### [THE PROBLEM]
Convert the lines in the items below, starting with the line that contains "text hei [118, 118, 1122, 147]" and going on through the line that contains "List each element's", into a Markdown table with the columns No. and Entry. Number each row and leave out blank lines.

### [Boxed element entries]
┄┄┄┄┄┄

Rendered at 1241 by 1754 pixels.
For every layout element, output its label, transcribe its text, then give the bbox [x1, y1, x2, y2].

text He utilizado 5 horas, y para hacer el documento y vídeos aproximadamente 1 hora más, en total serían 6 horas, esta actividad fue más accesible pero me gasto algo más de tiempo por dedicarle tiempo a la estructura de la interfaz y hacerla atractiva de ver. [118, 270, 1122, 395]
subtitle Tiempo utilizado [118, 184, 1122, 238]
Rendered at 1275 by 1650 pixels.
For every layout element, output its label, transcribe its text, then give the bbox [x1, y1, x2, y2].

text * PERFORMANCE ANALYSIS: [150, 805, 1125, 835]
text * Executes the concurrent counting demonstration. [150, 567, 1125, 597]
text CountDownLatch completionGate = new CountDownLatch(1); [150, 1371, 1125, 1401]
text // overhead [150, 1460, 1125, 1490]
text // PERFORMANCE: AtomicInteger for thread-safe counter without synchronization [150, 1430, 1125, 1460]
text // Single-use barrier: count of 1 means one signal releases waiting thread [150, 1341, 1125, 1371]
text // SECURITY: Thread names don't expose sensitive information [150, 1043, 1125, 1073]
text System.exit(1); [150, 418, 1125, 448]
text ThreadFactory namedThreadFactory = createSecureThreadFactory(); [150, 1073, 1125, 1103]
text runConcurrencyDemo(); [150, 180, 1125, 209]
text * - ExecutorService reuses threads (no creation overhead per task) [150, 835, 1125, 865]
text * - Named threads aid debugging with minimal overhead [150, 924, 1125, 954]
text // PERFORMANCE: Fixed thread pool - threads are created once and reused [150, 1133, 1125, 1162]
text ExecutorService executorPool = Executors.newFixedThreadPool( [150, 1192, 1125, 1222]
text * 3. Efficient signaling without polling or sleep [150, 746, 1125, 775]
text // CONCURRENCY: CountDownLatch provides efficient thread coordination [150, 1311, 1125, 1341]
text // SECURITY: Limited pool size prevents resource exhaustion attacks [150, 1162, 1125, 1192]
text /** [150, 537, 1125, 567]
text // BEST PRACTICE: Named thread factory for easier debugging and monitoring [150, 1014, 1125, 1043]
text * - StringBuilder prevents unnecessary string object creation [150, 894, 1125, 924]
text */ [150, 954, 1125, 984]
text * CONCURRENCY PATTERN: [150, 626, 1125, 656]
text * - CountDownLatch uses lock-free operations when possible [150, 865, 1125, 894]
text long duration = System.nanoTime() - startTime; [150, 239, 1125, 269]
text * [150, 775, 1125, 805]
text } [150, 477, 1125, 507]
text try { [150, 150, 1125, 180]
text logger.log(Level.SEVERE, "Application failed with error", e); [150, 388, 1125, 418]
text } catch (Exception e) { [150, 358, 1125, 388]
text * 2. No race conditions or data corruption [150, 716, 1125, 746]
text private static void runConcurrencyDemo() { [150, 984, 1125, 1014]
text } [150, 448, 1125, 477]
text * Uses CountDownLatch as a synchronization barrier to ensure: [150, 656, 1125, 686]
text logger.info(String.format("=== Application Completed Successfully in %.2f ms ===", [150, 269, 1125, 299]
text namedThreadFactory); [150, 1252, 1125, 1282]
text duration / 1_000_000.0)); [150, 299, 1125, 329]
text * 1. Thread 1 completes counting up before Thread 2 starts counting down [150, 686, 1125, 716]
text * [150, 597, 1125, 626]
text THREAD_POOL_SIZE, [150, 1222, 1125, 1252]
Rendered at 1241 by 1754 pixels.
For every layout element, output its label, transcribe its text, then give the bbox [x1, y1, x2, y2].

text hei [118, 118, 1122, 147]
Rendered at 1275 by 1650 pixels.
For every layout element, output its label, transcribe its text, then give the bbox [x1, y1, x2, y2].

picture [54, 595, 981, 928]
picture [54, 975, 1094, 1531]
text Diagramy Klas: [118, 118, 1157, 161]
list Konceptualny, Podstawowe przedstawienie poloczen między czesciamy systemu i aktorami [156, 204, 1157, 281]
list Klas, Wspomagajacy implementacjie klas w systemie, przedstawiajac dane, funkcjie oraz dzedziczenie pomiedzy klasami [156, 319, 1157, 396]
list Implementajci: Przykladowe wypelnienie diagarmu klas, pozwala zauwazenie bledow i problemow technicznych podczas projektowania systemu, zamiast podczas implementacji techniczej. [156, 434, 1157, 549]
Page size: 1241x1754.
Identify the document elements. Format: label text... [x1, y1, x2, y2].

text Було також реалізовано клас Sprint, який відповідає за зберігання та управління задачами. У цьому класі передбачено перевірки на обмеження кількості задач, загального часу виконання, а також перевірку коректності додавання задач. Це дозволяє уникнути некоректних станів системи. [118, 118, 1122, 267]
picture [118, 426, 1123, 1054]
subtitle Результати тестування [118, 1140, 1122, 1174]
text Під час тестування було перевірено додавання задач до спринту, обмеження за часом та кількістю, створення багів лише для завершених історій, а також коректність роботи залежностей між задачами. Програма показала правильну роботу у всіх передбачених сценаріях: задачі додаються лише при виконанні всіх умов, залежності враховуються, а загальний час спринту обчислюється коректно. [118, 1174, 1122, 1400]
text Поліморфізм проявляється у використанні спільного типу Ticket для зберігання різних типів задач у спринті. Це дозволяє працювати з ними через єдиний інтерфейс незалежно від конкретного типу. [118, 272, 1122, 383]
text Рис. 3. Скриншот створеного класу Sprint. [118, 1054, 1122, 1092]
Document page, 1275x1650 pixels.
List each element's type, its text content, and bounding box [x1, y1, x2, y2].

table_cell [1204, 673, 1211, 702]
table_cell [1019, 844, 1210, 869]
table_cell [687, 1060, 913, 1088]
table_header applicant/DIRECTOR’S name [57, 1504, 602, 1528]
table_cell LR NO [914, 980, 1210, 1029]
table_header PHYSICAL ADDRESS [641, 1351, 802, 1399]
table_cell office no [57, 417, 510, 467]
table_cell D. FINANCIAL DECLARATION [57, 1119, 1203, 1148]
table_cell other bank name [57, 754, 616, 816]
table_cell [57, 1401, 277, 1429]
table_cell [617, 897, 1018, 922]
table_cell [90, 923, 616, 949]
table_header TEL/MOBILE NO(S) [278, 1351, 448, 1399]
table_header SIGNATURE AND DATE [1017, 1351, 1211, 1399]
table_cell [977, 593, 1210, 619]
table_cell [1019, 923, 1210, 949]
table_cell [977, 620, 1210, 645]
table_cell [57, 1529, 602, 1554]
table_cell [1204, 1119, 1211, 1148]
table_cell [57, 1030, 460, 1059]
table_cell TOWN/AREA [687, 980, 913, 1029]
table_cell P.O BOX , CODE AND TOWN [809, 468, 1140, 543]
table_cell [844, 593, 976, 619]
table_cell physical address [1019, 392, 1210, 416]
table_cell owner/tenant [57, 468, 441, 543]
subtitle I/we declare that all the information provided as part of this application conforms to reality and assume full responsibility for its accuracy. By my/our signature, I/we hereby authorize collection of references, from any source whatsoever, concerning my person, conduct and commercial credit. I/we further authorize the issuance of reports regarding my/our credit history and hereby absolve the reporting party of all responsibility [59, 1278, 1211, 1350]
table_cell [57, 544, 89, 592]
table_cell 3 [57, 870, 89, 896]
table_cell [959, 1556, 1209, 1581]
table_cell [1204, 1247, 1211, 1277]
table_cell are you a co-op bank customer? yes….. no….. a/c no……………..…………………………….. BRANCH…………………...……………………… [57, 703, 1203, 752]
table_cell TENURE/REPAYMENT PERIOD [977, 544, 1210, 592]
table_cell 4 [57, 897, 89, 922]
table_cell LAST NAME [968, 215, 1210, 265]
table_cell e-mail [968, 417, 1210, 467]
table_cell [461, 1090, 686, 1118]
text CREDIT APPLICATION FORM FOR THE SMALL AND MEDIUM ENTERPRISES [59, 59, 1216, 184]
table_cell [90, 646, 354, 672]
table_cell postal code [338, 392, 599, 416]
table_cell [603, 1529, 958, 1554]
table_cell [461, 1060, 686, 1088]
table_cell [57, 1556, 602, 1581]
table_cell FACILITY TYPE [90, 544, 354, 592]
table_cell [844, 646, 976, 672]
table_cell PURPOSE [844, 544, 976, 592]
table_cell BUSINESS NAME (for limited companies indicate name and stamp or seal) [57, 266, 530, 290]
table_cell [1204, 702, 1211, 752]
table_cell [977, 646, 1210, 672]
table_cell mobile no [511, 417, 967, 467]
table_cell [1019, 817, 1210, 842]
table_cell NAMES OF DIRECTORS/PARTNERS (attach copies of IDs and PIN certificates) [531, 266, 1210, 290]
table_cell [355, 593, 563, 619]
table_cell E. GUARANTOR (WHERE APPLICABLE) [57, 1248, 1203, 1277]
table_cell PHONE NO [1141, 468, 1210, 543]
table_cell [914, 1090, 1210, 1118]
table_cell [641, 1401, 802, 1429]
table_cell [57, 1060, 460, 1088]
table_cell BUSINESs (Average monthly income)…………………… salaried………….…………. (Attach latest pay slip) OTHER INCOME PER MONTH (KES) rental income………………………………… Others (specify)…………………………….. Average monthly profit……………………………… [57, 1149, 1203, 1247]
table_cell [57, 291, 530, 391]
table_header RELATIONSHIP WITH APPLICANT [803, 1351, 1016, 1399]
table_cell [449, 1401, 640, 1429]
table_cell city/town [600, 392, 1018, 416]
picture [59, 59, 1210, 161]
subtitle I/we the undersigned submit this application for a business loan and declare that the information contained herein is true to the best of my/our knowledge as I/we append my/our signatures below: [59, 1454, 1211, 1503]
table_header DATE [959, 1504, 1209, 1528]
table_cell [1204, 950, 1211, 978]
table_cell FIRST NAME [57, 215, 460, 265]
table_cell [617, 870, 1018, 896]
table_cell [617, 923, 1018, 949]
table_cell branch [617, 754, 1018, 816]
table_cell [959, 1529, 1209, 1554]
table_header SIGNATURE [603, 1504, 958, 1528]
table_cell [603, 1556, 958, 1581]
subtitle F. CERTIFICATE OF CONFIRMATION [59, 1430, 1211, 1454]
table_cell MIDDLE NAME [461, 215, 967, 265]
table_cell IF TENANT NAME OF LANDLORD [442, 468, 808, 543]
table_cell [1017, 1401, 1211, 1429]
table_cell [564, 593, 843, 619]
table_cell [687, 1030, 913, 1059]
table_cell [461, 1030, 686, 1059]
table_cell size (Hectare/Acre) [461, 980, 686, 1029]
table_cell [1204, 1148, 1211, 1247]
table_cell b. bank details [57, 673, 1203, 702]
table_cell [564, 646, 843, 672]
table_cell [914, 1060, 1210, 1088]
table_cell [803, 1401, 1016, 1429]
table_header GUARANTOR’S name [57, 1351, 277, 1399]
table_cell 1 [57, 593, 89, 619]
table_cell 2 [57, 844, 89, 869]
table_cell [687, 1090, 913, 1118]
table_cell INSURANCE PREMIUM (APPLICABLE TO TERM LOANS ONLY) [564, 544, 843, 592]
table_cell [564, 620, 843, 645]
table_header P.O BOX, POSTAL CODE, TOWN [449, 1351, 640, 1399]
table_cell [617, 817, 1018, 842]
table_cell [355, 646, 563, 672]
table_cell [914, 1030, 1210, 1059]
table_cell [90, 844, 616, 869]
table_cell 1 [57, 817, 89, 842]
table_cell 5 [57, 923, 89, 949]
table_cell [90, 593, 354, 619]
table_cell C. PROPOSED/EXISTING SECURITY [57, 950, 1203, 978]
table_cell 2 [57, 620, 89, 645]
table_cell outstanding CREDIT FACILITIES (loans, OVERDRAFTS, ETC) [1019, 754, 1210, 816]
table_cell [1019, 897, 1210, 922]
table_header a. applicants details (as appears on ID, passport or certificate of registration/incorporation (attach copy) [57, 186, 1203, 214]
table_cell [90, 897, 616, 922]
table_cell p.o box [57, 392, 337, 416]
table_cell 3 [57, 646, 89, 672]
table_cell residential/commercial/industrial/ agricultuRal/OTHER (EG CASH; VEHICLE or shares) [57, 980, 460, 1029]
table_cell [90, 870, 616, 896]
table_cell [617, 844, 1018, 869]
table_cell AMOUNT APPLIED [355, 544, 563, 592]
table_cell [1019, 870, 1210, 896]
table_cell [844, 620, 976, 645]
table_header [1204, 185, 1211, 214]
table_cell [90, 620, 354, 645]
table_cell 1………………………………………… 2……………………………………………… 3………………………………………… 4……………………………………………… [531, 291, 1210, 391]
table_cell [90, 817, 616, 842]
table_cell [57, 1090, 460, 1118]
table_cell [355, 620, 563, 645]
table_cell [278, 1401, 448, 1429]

┄┄┄┄┄┄

### [SOLUTION TO THIS TASK]
| No. | Entry |
|---|---|
| 1 | text hei [118, 118, 1122, 147] |
| 2 | Rendered at 1275 by 1650 pixels. |
| 3 | For every layout element, output its label, transcribe its text, then give the bbox [x1, y1, x2, y2]. |
| 4 | picture [54, 595, 981, 928] |
| 5 | picture [54, 975, 1094, 1531] |
| 6 | text Diagramy Klas: [118, 118, 1157, 161] |
| 7 | list Konceptualny, Podstawowe przedstawienie poloczen między czesciamy systemu i aktorami [156, 204, 1157, 281] |
| 8 | list Klas, Wspomagajacy implementacjie klas w systemie, przedstawiajac dane, funkcjie oraz dzedziczenie pomiedzy klasami [156, 319, 1157, 396] |
| 9 | list Implementajci: Przykladowe wypelnienie diagarmu klas, pozwala zauwazenie bledow i problemow technicznych podczas projektowania systemu, zamiast podczas implementacji techniczej. [156, 434, 1157, 549] |
| 10 | Page size: 1241x1754. |
| 11 | Identify the document elements. Format: label text... [x1, y1, x2, y2]. |
| 12 | text Було також реалізовано клас Sprint, який відповідає за зберігання та управління задачами. У цьому класі передбачено перевірки на обмеження кількості задач, загального часу виконання, а також перевірку коректності додавання задач. Це дозволяє уникнути некоректних станів системи. [118, 118, 1122, 267] |
| 13 | picture [118, 426, 1123, 1054] |
| 14 | subtitle Результати тестування [118, 1140, 1122, 1174] |
| 15 | text Під час тестування було перевірено додавання задач до спринту, обмеження за часом та кількістю, створення багів лише для завершених історій, а також коректність роботи залежностей між задачами. Програма показала правильну роботу у всіх передбачених сценаріях: задачі додаються лише при виконанні всіх умов, залежності враховуються, а загальний час спринту обчислюється коректно. [118, 1174, 1122, 1400] |
| 16 | text Поліморфізм проявляється у використанні спільного типу Ticket для зберігання різних типів задач у спринті. Це дозволяє працювати з ними через єдиний інтерфейс незалежно від конкретного типу. [118, 272, 1122, 383] |
| 17 | text Рис. 3. Скриншот створеного класу Sprint. [118, 1054, 1122, 1092] |
| 18 | Document page, 1275x1650 pixels. |
| 19 | List each element's type, its text content, and bounding box [x1, y1, x2, y2]. |